• [EXERCISE INPUT]:
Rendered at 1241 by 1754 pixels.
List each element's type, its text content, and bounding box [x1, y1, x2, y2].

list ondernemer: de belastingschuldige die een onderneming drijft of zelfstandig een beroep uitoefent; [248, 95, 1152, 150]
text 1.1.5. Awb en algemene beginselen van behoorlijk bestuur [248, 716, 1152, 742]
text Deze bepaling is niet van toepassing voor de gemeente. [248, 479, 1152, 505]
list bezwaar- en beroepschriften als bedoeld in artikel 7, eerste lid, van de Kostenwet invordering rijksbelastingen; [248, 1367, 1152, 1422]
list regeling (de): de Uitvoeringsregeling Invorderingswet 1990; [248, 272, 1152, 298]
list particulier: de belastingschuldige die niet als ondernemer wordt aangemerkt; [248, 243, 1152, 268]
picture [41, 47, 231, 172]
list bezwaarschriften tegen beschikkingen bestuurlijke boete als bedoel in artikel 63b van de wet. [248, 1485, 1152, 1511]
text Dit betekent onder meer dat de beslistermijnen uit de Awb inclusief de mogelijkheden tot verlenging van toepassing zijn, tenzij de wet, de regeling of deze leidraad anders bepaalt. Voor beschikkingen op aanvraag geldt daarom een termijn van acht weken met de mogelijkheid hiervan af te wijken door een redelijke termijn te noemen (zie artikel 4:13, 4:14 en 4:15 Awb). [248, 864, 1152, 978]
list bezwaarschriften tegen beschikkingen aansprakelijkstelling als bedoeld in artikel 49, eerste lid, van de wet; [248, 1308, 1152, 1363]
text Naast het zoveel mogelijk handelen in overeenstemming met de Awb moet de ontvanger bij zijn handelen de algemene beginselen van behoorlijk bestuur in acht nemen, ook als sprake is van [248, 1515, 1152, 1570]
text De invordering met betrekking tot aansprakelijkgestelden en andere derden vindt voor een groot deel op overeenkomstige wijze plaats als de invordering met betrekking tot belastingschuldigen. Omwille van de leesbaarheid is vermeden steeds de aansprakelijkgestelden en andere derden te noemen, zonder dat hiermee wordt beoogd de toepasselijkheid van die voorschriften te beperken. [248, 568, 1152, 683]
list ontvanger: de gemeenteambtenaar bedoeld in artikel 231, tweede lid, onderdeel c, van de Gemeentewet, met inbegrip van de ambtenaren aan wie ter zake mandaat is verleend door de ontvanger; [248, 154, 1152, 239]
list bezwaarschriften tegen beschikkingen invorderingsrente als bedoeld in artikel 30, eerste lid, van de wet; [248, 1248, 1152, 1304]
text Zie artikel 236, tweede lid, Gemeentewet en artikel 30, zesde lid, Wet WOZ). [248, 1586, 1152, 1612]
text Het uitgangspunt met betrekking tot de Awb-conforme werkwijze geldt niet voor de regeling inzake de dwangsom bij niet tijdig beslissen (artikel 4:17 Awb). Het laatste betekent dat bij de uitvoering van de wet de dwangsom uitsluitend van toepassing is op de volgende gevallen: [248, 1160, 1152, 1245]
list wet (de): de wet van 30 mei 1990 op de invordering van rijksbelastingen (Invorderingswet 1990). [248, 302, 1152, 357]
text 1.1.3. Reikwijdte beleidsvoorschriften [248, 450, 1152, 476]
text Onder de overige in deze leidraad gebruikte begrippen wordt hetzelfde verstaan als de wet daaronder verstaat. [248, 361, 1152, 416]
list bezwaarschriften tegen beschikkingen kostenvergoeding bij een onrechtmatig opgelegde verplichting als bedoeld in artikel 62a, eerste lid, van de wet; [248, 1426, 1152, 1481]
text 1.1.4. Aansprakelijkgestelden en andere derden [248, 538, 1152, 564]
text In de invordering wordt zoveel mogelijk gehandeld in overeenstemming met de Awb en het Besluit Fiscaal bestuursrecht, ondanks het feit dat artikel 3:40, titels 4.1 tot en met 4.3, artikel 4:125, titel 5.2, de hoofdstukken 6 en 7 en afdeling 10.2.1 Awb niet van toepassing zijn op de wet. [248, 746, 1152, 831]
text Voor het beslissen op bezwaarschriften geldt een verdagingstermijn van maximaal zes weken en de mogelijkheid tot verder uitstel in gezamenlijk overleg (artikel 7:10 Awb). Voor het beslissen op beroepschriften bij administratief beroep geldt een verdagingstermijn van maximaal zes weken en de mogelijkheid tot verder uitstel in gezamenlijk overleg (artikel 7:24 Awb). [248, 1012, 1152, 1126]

• [DIRECTIVE]: Convert the entries above into a JSON list of strings, with one string for each line and no blank lines.

• [WRITTEN RESPONSE]:
[
  "Rendered at 1241 by 1754 pixels.",
  "List each element's type, its text content, and bounding box [x1, y1, x2, y2].",
  "list ondernemer: de belastingschuldige die een onderneming drijft of zelfstandig een beroep uitoefent; [248, 95, 1152, 150]",
  "text 1.1.5. Awb en algemene beginselen van behoorlijk bestuur [248, 716, 1152, 742]",
  "text Deze bepaling is niet van toepassing voor de gemeente. [248, 479, 1152, 505]",
  "list bezwaar- en beroepschriften als bedoeld in artikel 7, eerste lid, van de Kostenwet invordering rijksbelastingen; [248, 1367, 1152, 1422]",
  "list regeling (de): de Uitvoeringsregeling Invorderingswet 1990; [248, 272, 1152, 298]",
  "list particulier: de belastingschuldige die niet als ondernemer wordt aangemerkt; [248, 243, 1152, 268]",
  "picture [41, 47, 231, 172]",
  "list bezwaarschriften tegen beschikkingen bestuurlijke boete als bedoel in artikel 63b van de wet. [248, 1485, 1152, 1511]",
  "text Dit betekent onder meer dat de beslistermijnen uit de Awb inclusief de mogelijkheden tot verlenging van toepassing zijn, tenzij de wet, de regeling of deze leidraad anders bepaalt. Voor beschikkingen op aanvraag geldt daarom een termijn van acht weken met de mogelijkheid hiervan af te wijken door een redelijke termijn te noemen (zie artikel 4:13, 4:14 en 4:15 Awb). [248, 864, 1152, 978]",
  "list bezwaarschriften tegen beschikkingen aansprakelijkstelling als bedoeld in artikel 49, eerste lid, van de wet; [248, 1308, 1152, 1363]",
  "text Naast het zoveel mogelijk handelen in overeenstemming met de Awb moet de ontvanger bij zijn handelen de algemene beginselen van behoorlijk bestuur in acht nemen, ook als sprake is van [248, 1515, 1152, 1570]",
  "text De invordering met betrekking tot aansprakelijkgestelden en andere derden vindt voor een groot deel op overeenkomstige wijze plaats als de invordering met betrekking tot belastingschuldigen. Omwille van de leesbaarheid is vermeden steeds de aansprakelijkgestelden en andere derden te noemen, zonder dat hiermee wordt beoogd de toepasselijkheid van die voorschriften te beperken. [248, 568, 1152, 683]",
  "list ontvanger: de gemeenteambtenaar bedoeld in artikel 231, tweede lid, onderdeel c, van de Gemeentewet, met inbegrip van de ambtenaren aan wie ter zake mandaat is verleend door de ontvanger; [248, 154, 1152, 239]",
  "list bezwaarschriften tegen beschikkingen invorderingsrente als bedoeld in artikel 30, eerste lid, van de wet; [248, 1248, 1152, 1304]",
  "text Zie artikel 236, tweede lid, Gemeentewet en artikel 30, zesde lid, Wet WOZ). [248, 1586, 1152, 1612]",
  "text Het uitgangspunt met betrekking tot de Awb-conforme werkwijze geldt niet voor de regeling inzake de dwangsom bij niet tijdig beslissen (artikel 4:17 Awb). Het laatste betekent dat bij de uitvoering van de wet de dwangsom uitsluitend van toepassing is op de volgende gevallen: [248, 1160, 1152, 1245]",
  "list wet (de): de wet van 30 mei 1990 op de invordering van rijksbelastingen (Invorderingswet 1990). [248, 302, 1152, 357]",
  "text 1.1.3. Reikwijdte beleidsvoorschriften [248, 450, 1152, 476]",
  "text Onder de overige in deze leidraad gebruikte begrippen wordt hetzelfde verstaan als de wet daaronder verstaat. [248, 361, 1152, 416]",
  "list bezwaarschriften tegen beschikkingen kostenvergoeding bij een onrechtmatig opgelegde verplichting als bedoeld in artikel 62a, eerste lid, van de wet; [248, 1426, 1152, 1481]",
  "text 1.1.4. Aansprakelijkgestelden en andere derden [248, 538, 1152, 564]",
  "text In de invordering wordt zoveel mogelijk gehandeld in overeenstemming met de Awb en het Besluit Fiscaal bestuursrecht, ondanks het feit dat artikel 3:40, titels 4.1 tot en met 4.3, artikel 4:125, titel 5.2, de hoofdstukken 6 en 7 en afdeling 10.2.1 Awb niet van toepassing zijn op de wet. [248, 746, 1152, 831]",
  "text Voor het beslissen op bezwaarschriften geldt een verdagingstermijn van maximaal zes weken en de mogelijkheid tot verder uitstel in gezamenlijk overleg (artikel 7:10 Awb). Voor het beslissen op beroepschriften bij administratief beroep geldt een verdagingstermijn van maximaal zes weken en de mogelijkheid tot verder uitstel in gezamenlijk overleg (artikel 7:24 Awb). [248, 1012, 1152, 1126]"
]